Outros desafios globais também foram citados. “O Planeta não está precisando de guerra. Problemas sociais, fome e desigualdade apareceram como prioridades urgentes”, avaliou Lula.
CONFLITOS GLOBAIS
O cenário internacional atual foi descrito como o período com maior número de conflitos armados desde a II Guerra Mundial.
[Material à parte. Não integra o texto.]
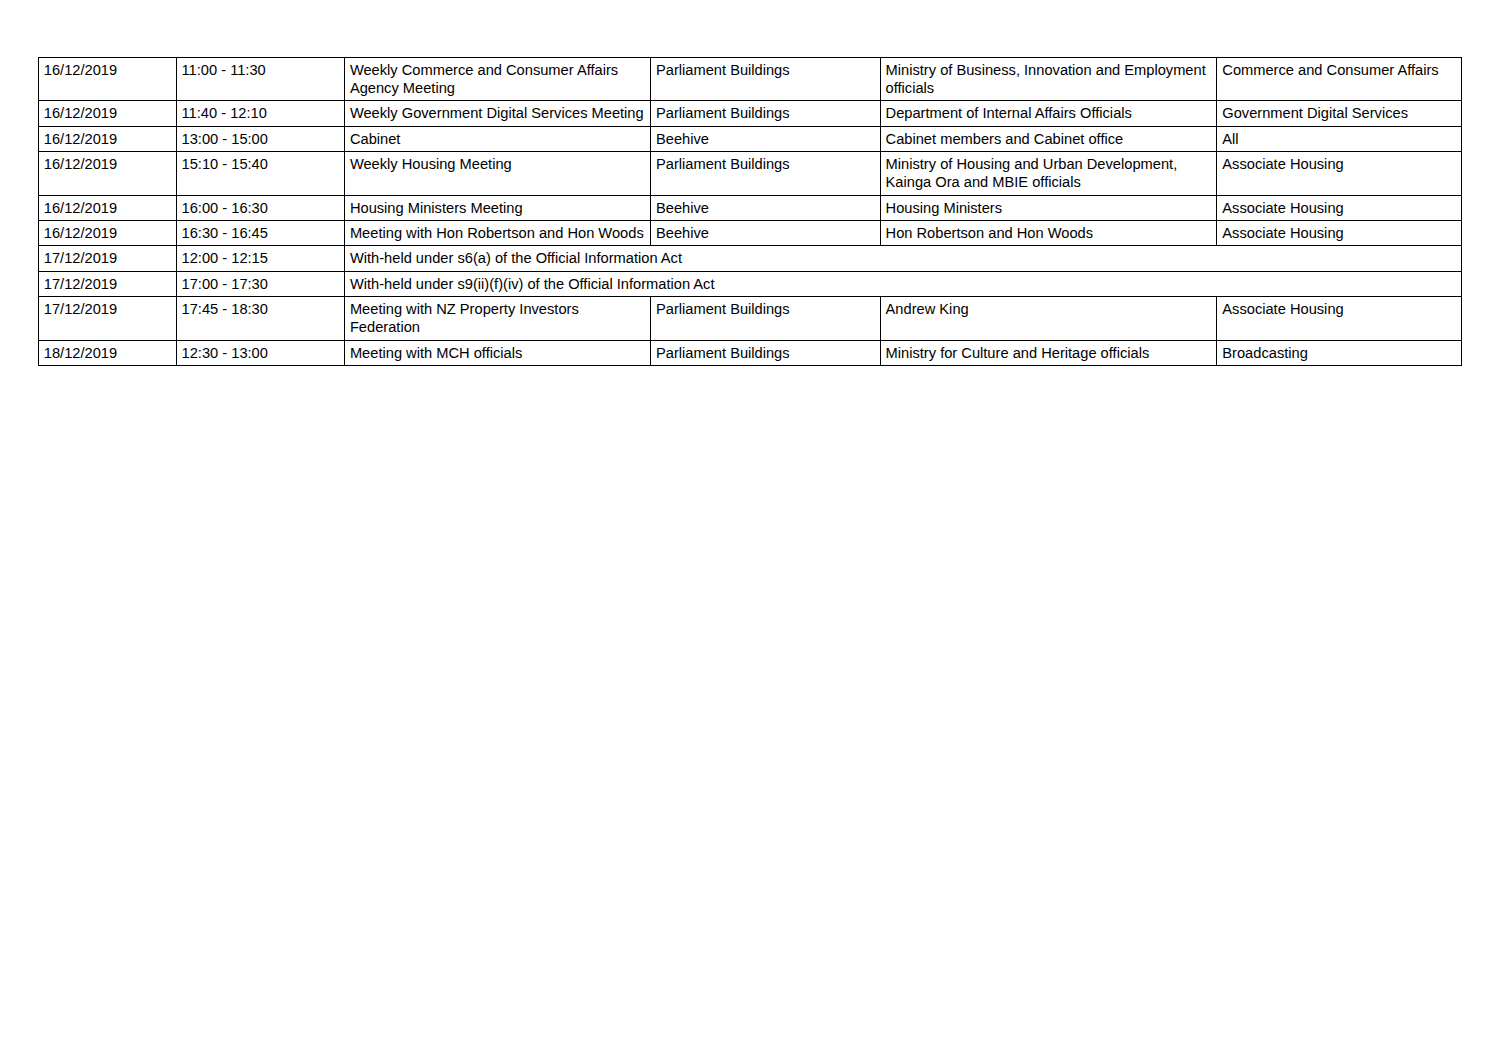| 16/12/2019 | 11:00 - 11:30 | Weekly Commerce and Consumer Affairs Agency Meeting | Parliament Buildings | Ministry of Business, Innovation and Employment officials | Commerce and Consumer Affairs |
| 16/12/2019 | 11:40 - 12:10 | Weekly Government Digital Services Meeting | Parliament Buildings | Department of Internal Affairs Officials | Government Digital Services |
| 16/12/2019 | 13:00 - 15:00 | Cabinet | Beehive | Cabinet members and Cabinet office | All |
| 16/12/2019 | 15:10 - 15:40 | Weekly Housing Meeting | Parliament Buildings | Ministry of Housing and Urban Development, Kainga Ora and MBIE officials | Associate Housing |
| 16/12/2019 | 16:00 - 16:30 | Housing Ministers Meeting | Beehive | Housing Ministers | Associate Housing |
| 16/12/2019 | 16:30 - 16:45 | Meeting with Hon Robertson and Hon Woods | Beehive | Hon Robertson and Hon Woods | Associate Housing |
| 17/12/2019 | 12:00 - 12:15 | With-held under s6(a) of the Official Information Act |
| 17/12/2019 | 17:00 - 17:30 | With-held under s9(ii)(f)(iv) of the Official Information Act |
| 17/12/2019 | 17:45 - 18:30 | Meeting with NZ Property Investors Federation | Parliament Buildings | Andrew King | Associate Housing |
| 18/12/2019 | 12:30 - 13:00 | Meeting with MCH officials | Parliament Buildings | Ministry for Culture and Heritage officials | Broadcasting |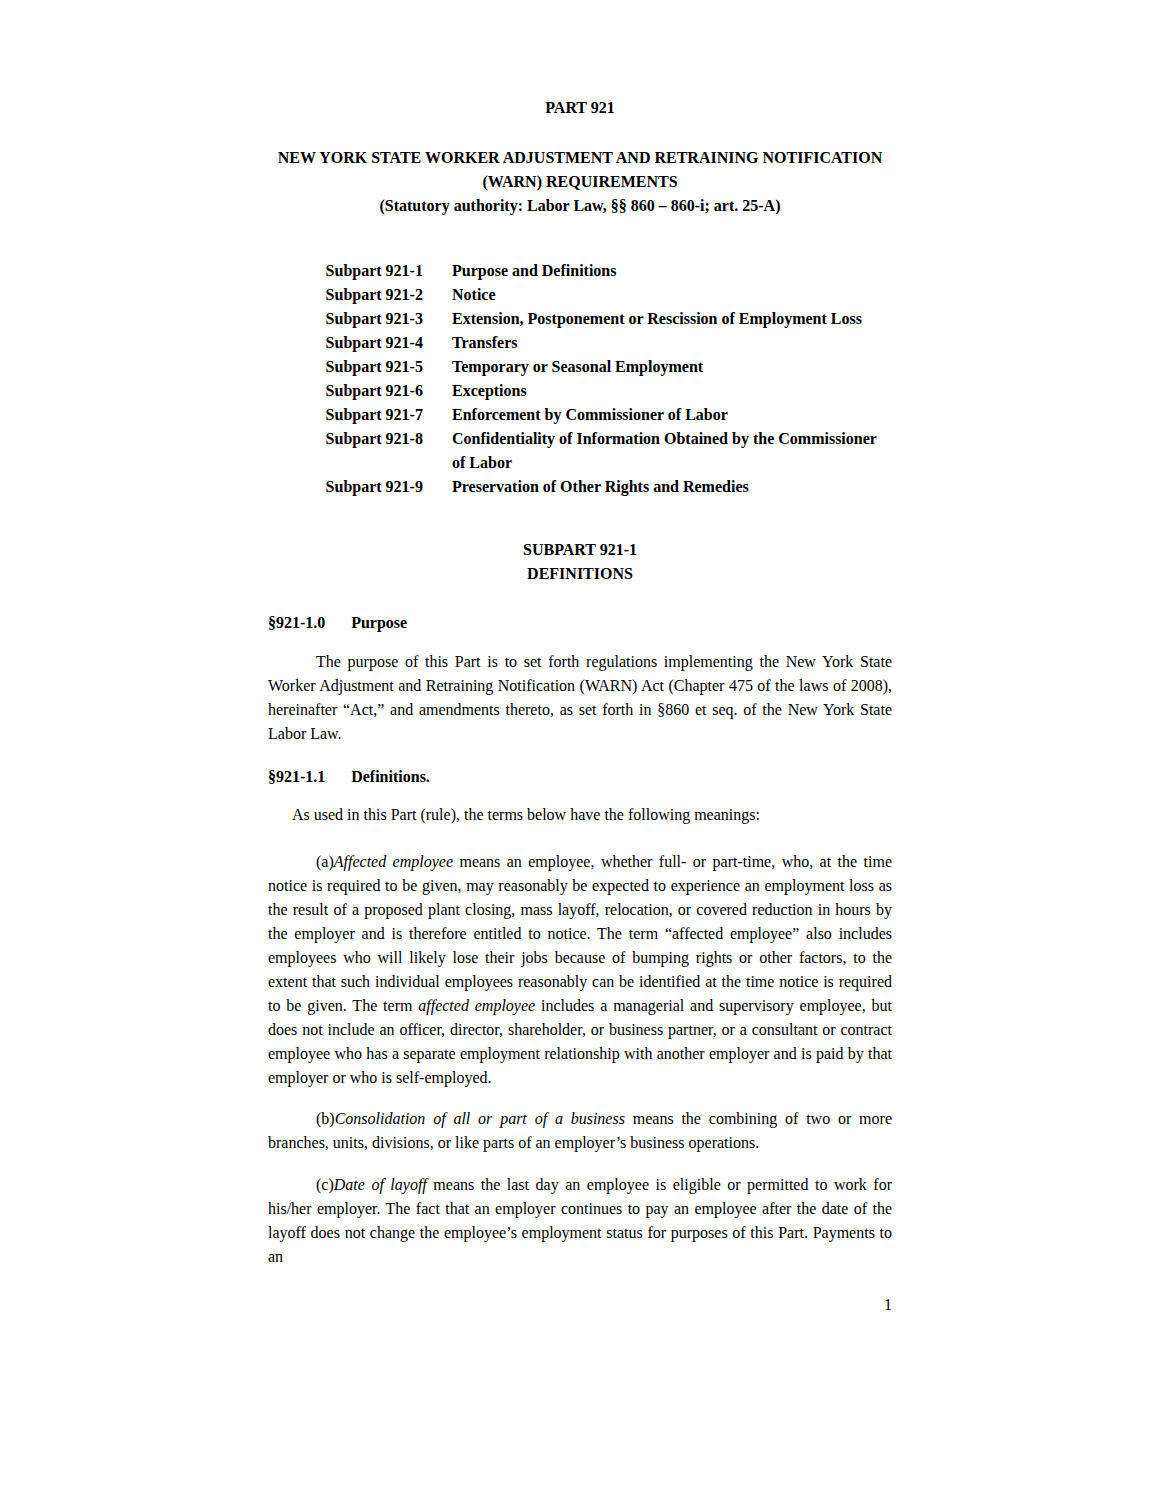PART 921
NEW YORK STATE WORKER ADJUSTMENT AND RETRAINING NOTIFICATION (WARN) REQUIREMENTS (Statutory authority: Labor Law, §§ 860 – 860-i; art. 25-A)
Subpart 921-1 Purpose and Definitions
Subpart 921-2 Notice
Subpart 921-3 Extension, Postponement or Rescission of Employment Loss
Subpart 921-4 Transfers
Subpart 921-5 Temporary or Seasonal Employment
Subpart 921-6 Exceptions
Subpart 921-7 Enforcement by Commissioner of Labor
Subpart 921-8 Confidentiality of Information Obtained by the Commissioner of Labor
Subpart 921-9 Preservation of Other Rights and Remedies
SUBPART 921-1 DEFINITIONS
§921-1.0 Purpose
The purpose of this Part is to set forth regulations implementing the New York State Worker Adjustment and Retraining Notification (WARN) Act (Chapter 475 of the laws of 2008), hereinafter “Act,” and amendments thereto, as set forth in §860 et seq. of the New York State Labor Law.
§921-1.1 Definitions.
As used in this Part (rule), the terms below have the following meanings:
(a) Affected employee means an employee, whether full- or part-time, who, at the time notice is required to be given, may reasonably be expected to experience an employment loss as the result of a proposed plant closing, mass layoff, relocation, or covered reduction in hours by the employer and is therefore entitled to notice. The term “affected employee” also includes employees who will likely lose their jobs because of bumping rights or other factors, to the extent that such individual employees reasonably can be identified at the time notice is required to be given. The term affected employee includes a managerial and supervisory employee, but does not include an officer, director, shareholder, or business partner, or a consultant or contract employee who has a separate employment relationship with another employer and is paid by that employer or who is self-employed.
(b) Consolidation of all or part of a business means the combining of two or more branches, units, divisions, or like parts of an employer’s business operations.
(c) Date of layoff means the last day an employee is eligible or permitted to work for his/her employer. The fact that an employer continues to pay an employee after the date of the layoff does not change the employee’s employment status for purposes of this Part. Payments to an
1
Nesse contexto, houve pedido por ação coordenada da Organização das Nações Unidas (ONU).
“Temos mais de 760 milhões de pessoas passando fome, temos milhões de pessoas analfabetas, tivemos milhões de pessoas que morreram porque não tinha vacina contra a covid-19. Precisamos exigir que o secretário-geral da ONU convoque reuniões extraordinárias, mesmo sem pedir aos cinco membros do Conselho de Segurança da ONU”, disse o presidente Lula.
Críticas também alcançaram guerras em andamento, como a invasão da Ucrânia pela Rússia e a destruição da Faixa de Gaza por Israel, além do conflito envolvendo os Estados Unidos no Oriente Médio.
CRÍTICAS INTERNACIONAIS
“Nenhum presidente de nenhum país do mundo, por maior que seja, tem o direito de ficar impondo regras a outros países. Nenhum. E os cinco membros do Conselho de Segurança da ONU devem se reunir para mudar seu comportamento. Nós não podemos levantar todo dia de manhã e dormir toda noite com tuítes de um presidente ameaçando o mundo, fazendo guerra. Ou seja, todos eles tomam decisões sem consultar a ONU, da qual são membros e fazem parte do conselho”, prosseguiu Lula.
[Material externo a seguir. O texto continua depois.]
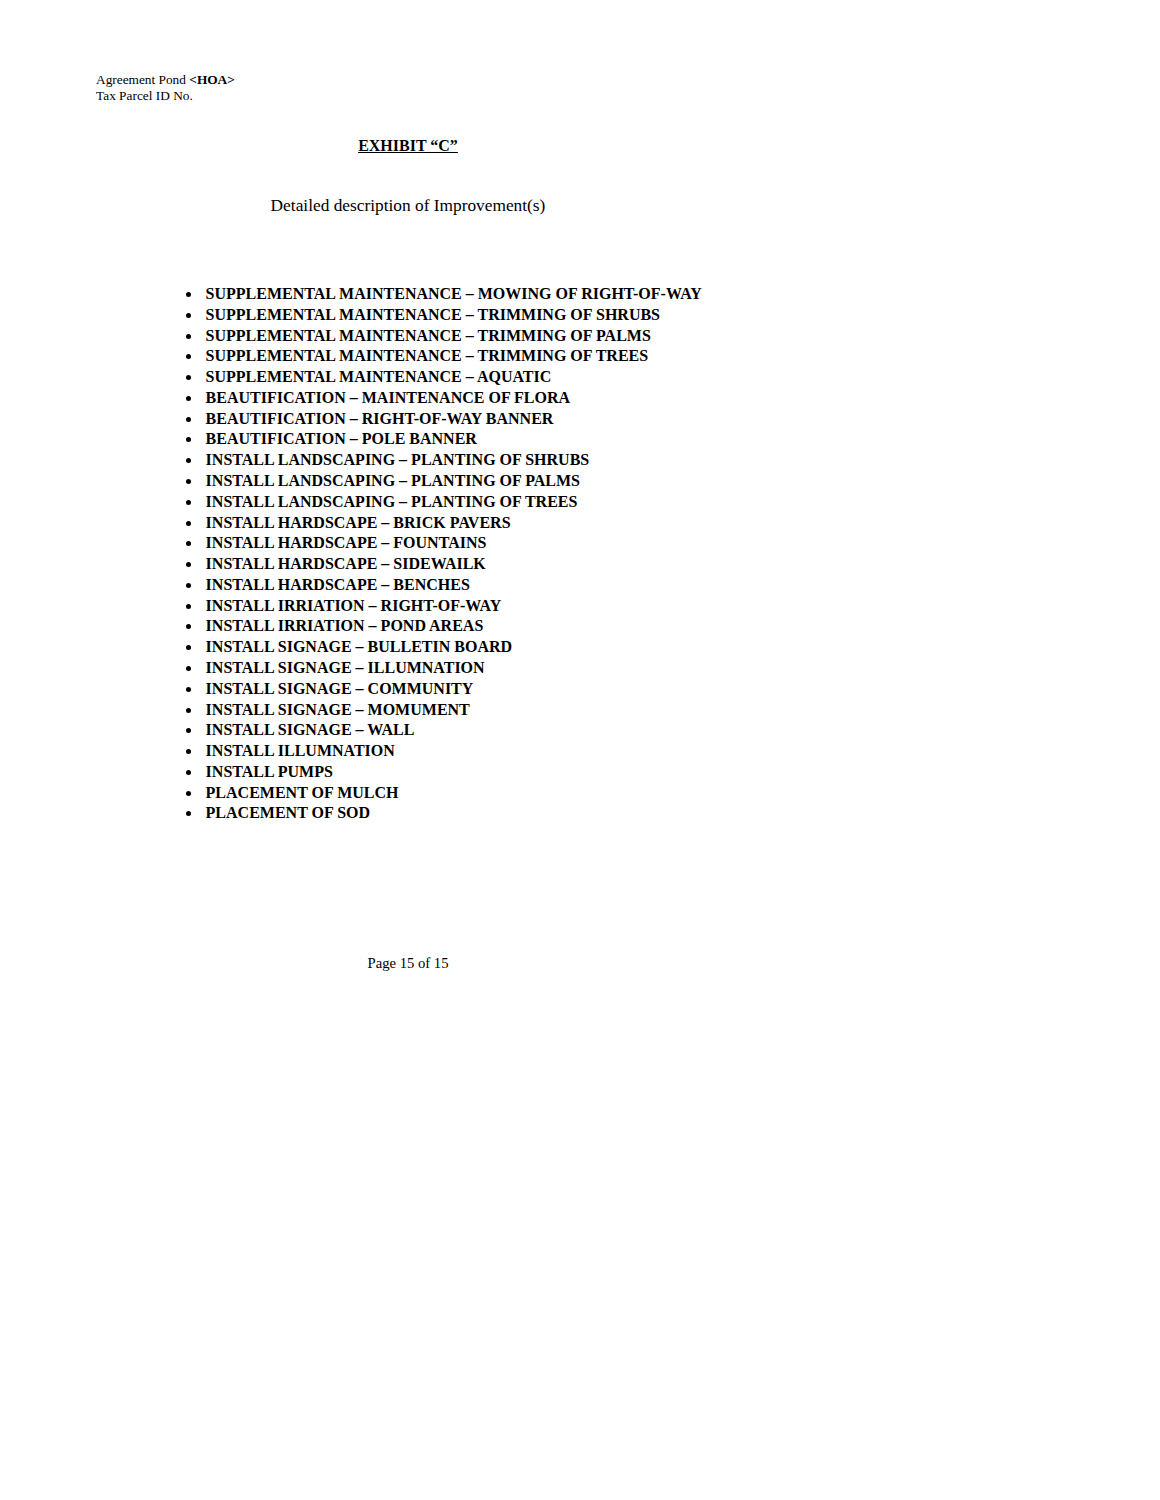Agreement Pond <HOA> Tax Parcel ID No.
EXHIBIT “C”
Detailed description of Improvement(s)
SUPPLEMENTAL MAINTENANCE – MOWING OF RIGHT-OF-WAY
SUPPLEMENTAL MAINTENANCE – TRIMMING OF SHRUBS
SUPPLEMENTAL MAINTENANCE – TRIMMING OF PALMS
SUPPLEMENTAL MAINTENANCE – TRIMMING OF TREES
SUPPLEMENTAL MAINTENANCE – AQUATIC
BEAUTIFICATION – MAINTENANCE OF FLORA
BEAUTIFICATION – RIGHT-OF-WAY BANNER
BEAUTIFICATION – POLE BANNER
INSTALL LANDSCAPING – PLANTING OF SHRUBS
INSTALL LANDSCAPING – PLANTING OF PALMS
INSTALL LANDSCAPING – PLANTING OF TREES
INSTALL HARDSCAPE – BRICK PAVERS
INSTALL HARDSCAPE – FOUNTAINS
INSTALL HARDSCAPE – SIDEWAILK
INSTALL HARDSCAPE – BENCHES
INSTALL IRRIATION – RIGHT-OF-WAY
INSTALL IRRIATION – POND AREAS
INSTALL SIGNAGE – BULLETIN BOARD
INSTALL SIGNAGE – ILLUMNATION
INSTALL SIGNAGE – COMMUNITY
INSTALL SIGNAGE – MOMUMENT
INSTALL SIGNAGE – WALL
INSTALL ILLUMNATION
INSTALL PUMPS
PLACEMENT OF MULCH
PLACEMENT OF SOD
Page 15 of 15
O silêncio de diversos países foi lamentado, com a avaliação de que a democracia nas Nações Unidas depende do engajamento internacional. “Fortalecer o multilateralismo depende de nós”, declarou o presidente brasileiro.
Ainda no discurso, o papel das plataformas digitais na desestabilização política ganhou destaque. A defesa de regras globais compartilhadas voltou a aparecer como prioridade.
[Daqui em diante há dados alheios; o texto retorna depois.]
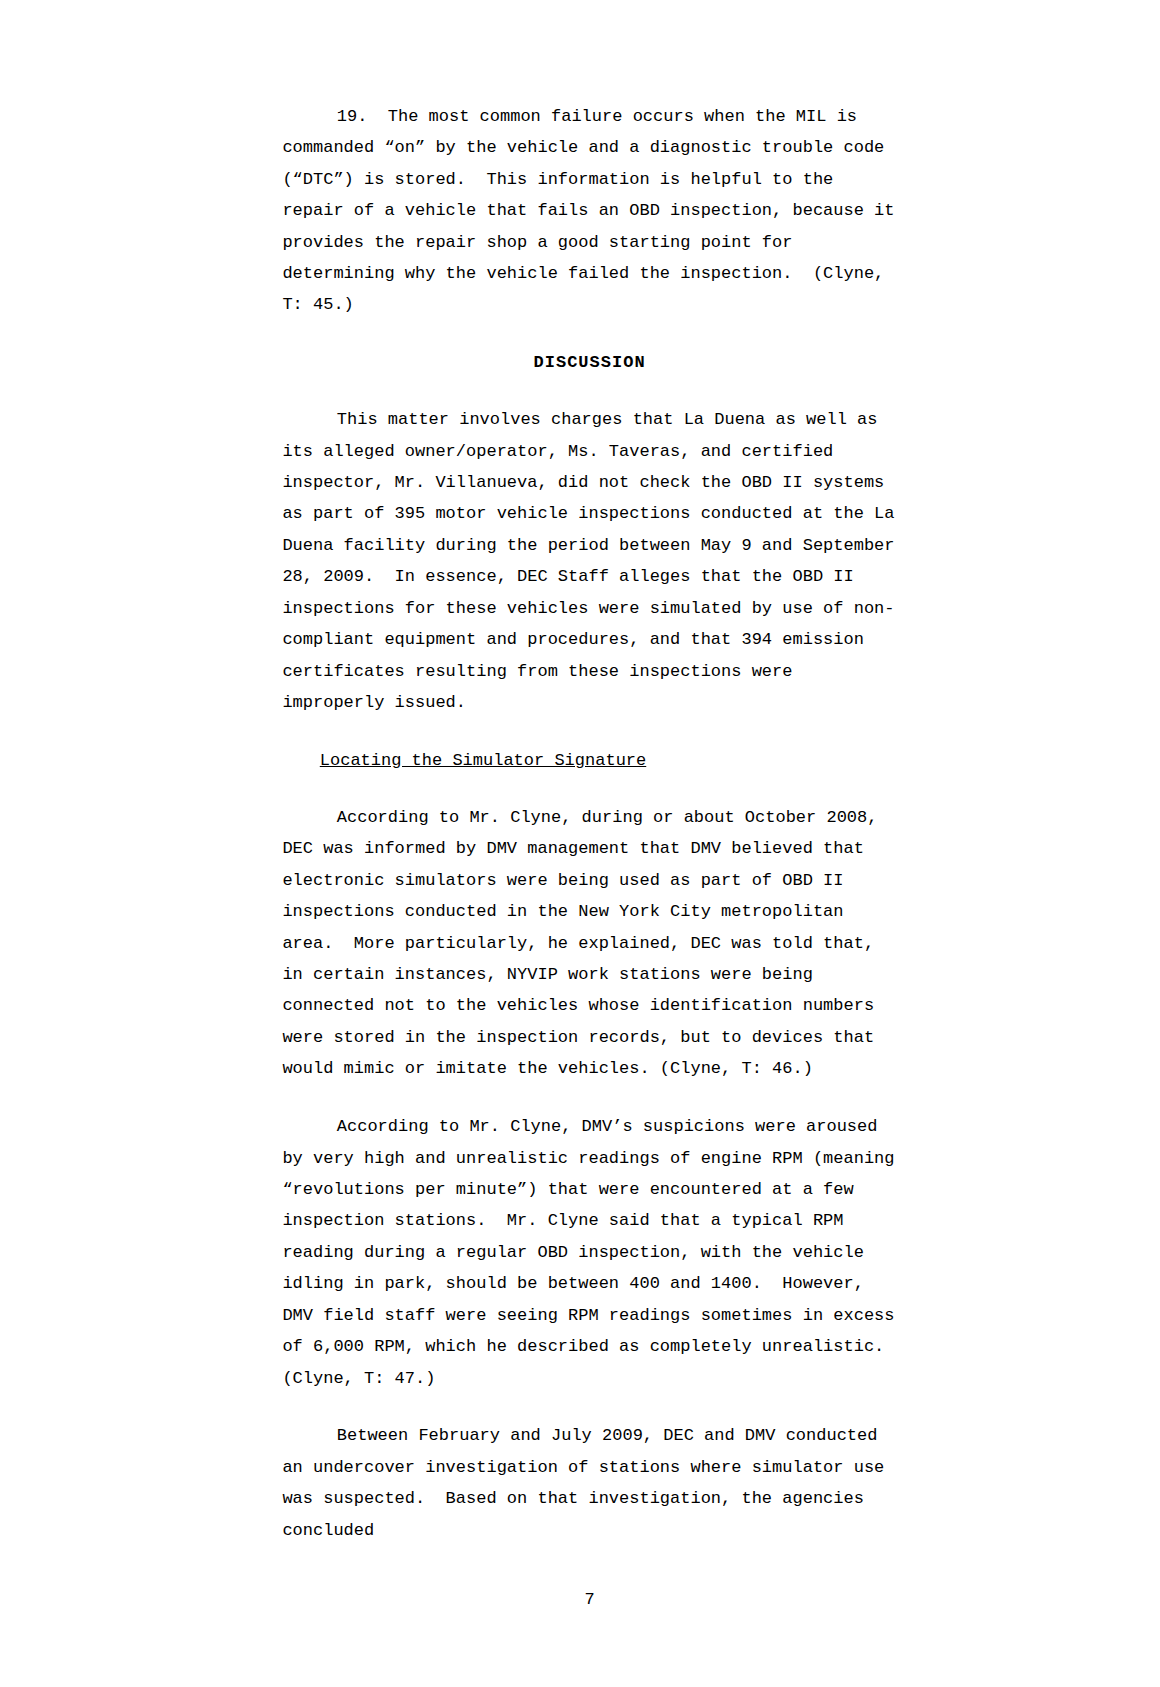19. The most common failure occurs when the MIL is commanded “on” by the vehicle and a diagnostic trouble code (“DTC”) is stored. This information is helpful to the repair of a vehicle that fails an OBD inspection, because it provides the repair shop a good starting point for determining why the vehicle failed the inspection. (Clyne, T: 45.)
DISCUSSION
This matter involves charges that La Duena as well as its alleged owner/operator, Ms. Taveras, and certified inspector, Mr. Villanueva, did not check the OBD II systems as part of 395 motor vehicle inspections conducted at the La Duena facility during the period between May 9 and September 28, 2009. In essence, DEC Staff alleges that the OBD II inspections for these vehicles were simulated by use of non-compliant equipment and procedures, and that 394 emission certificates resulting from these inspections were improperly issued.
Locating the Simulator Signature
According to Mr. Clyne, during or about October 2008, DEC was informed by DMV management that DMV believed that electronic simulators were being used as part of OBD II inspections conducted in the New York City metropolitan area. More particularly, he explained, DEC was told that, in certain instances, NYVIP work stations were being connected not to the vehicles whose identification numbers were stored in the inspection records, but to devices that would mimic or imitate the vehicles. (Clyne, T: 46.)
According to Mr. Clyne, DMV’s suspicions were aroused by very high and unrealistic readings of engine RPM (meaning “revolutions per minute”) that were encountered at a few inspection stations. Mr. Clyne said that a typical RPM reading during a regular OBD inspection, with the vehicle idling in park, should be between 400 and 1400. However, DMV field staff were seeing RPM readings sometimes in excess of 6,000 RPM, which he described as completely unrealistic. (Clyne, T: 47.)
Between February and July 2009, DEC and DMV conducted an undercover investigation of stations where simulator use was suspected. Based on that investigation, the agencies concluded
7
“A verdade, nua e crua, é que a mentira ganhou da verdade. Esse é o dado concreto. Para mentir, você não tem que explicar. Para se justificar, você tem que se explicar”, afirmou Lula.
PLATAFORMAS DIGITAIS
Cobranças à ONU também incluíram a necessidade de liderar a regulação internacional das plataformas. O tema foi associado à soberania eleitoral e territorial dos países.
“Ela precisa funcionar para garantir, por exemplo, que as plataformas sejam reguladas no mundo inteiro, para todo mundo. Não pode o presidente interferir na eleição de um país, interferir na eleição de outro, pedir voto para outro. Cadê a soberania eleitoral? Cadê a soberania territorial? Esse é um tema que nós precisamos discutir e nos fazer ouvir. E o cenário que temos que brigar é dentro das Nações Unidas”, destacou Lula.
O Fórum Democracia Sempre, lançado em 2024, reúne governos de Colômbia, Chile e Uruguai, além de Brasil e Espanha. O encontro foi organizado pelo presidente espanhol Pedro Sánchez e contou com a presença de Yamandú Orsi, Gustavo Petro, Cyril Ramaphosa, Claudia Sheinbaum e do ex-presidente chileno Gabriel Boric.
AGENDA EUROPEIA
O próximo compromisso será na Alemanha, com participação na Hannover Messe, feira mundial de inovação industrial que homenageia o Brasil nesta edição. Um encontro com o chanceler Friedrich Merz também está previsto.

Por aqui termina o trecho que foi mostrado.